Por Gonzalo Martner.- Es notable el miedo que muestra el mundo conservador chileno, que va más allá de la derecha, ante la idea de una asamblea constituyente como unos de los mecanismos indispensables para resolver la crisis de legitimidad de las instituciones. Hay quienes todavía no asumen que el país se encuentra en un estado de rebelión social frente a las instituciones y poderes existentes y que se debe actuar en consecuencia.
Es difícil de entender ese miedo si se considera que se trata ni más ni menos que del mecanismo civilizado por esencia cuando entra en crisis un determinado orden institucional para, democráticamente y respetando los derechos de todos, reconstruir un nuevo orden político legítimo. ¿O será que simplemente los conservadores entienden que el régimen político actual debe ser mantenido a toda costa porque preserva lo que para ellos es esencial, es decir, el derecho a veto de la minoría económicamente dominante sobre la voluntad mayoritaria de los ciudadanos? Está detrás el sustrato histórico autoritario del orden político chileno: las constituciones de 1833, 1925 y 1980 nacieron de mecanismos no democráticos que reflejaron en buena medida el poder de las clases propietarias en el país.
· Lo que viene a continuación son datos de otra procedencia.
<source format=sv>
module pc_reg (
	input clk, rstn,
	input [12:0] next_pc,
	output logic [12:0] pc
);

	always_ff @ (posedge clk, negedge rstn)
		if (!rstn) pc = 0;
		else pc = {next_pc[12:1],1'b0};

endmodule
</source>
Si lo que se quiere es concordar nuevas reglas del juego respetadas por todos, o por la inmensa mayoría, como alternativa a la violencia como método de resolución de los conflictos de interés en la sociedad, el Congreso actual debe actuar, y rápido. Es urgente reformar la constitución para, mediante plebiscito, habilitar el mecanismo de una asamblea constituyente. Es allí donde, por ejemplo, la propuesta de Andrés Allamand de establecer un régimen semi-presidencial, debe ser discutido. Si se discute en el actual Congreso, con el derecho a veto de la derecha, la legitimidad de un eventual nuevo orden democrático partirá herida de muerte. La rebelión social estará siempre a la vuelta de la esquina frente a un orden político que carece de la legitimidad necesaria y que la mayoría entiende consagra o protege las desigualdades injustas y el dominio del privilegio por sobre los derechos de las personas comunes y corrientes carentes de poder económico y político.
Un nuevo pacto de la sociedad consigo misma debiera construirse alrededor de la idea que el nuevo orden constitucional traduzca con precisión lo que ya quedó establecido en 1989 en el artículo 5º en cuanto a la prevalencia de los derechos fundamentales definidos por los tratados suscritos por Chile (en particular la Declaración Universal de Derechos Humanos y los Pactos de Derechos Económicos, Sociales y Culturales y los Ambientales y su protección). Sobre esto, en principio, no debiera haber mayor controversia, salvo que la derecha no quiera reconocer derechos que ya están reconocidos indirectamente en el orden constitucional actual.
La nueva Constitución debiera definir que la soberanía reside en el pueblo, y que se delega en sus órganos de presentación a través de procedimientos democráticos que garantizan el principio de mayoría y de respeto de las minorías y de los derechos fundamentales. Debe fijar las funciones y atribuciones del Presidente, del gobierno, del Parlamento y de los órganos de Justicia y de control jurisdiccional de los actos administrativos y de control constitucional, así como establecer el pacto territorial que vincula al Estado-nación con los territorios comunales y regionales y sus respectivas autonomías y el reconocimiento de los derechos propios de los pueblos originarios.
En suma, una nueva constitución debiera ser sustantiva en materia de derechos fundamentales y en la definición de la organización de los poderes públicos y el modo en que asegura el ejercicio de los derechos. Y debiera ser procedimental, dejando a la ley sin quórum supramayoritarios, la definición de las políticas económicas, sociales, ambientales y culturales, que deben quedar en el dominio del libre juego plural y democrático mediante elecciones periódicas de autoridades y referéndums de consulta ciudadana en determinados ámbitos (un detalle de algunos de estos aspectos se puede consultar aquí).
Los escollos a evitar son, en primer lugar, la pretensión -que la derecha debe definitivamente abandonar si quiere ser parte de la legitimidad democrática- de mantener un poder de veto de las minorías sobre las políticas más allá de los derechos fundamentales. En segundo lugar, se debe evitar la idea de que la Constitución sea la llamada a fijar las orientaciones o los mecanismos específicos de esas políticas. La función de la nueva Constitución deberá ser fijar reglas del juego mayoritariamente concordadas, mientras la función de los gobiernos nacionales, regionales y locales deberá ser gobernar de acuerdo a las orientaciones de política que periódicamente le señalen los ciudadanos en sus respectivos ámbitos de acción.
Gonzalo Martner es Doctor en Economía en Université de Nanterre Paris X.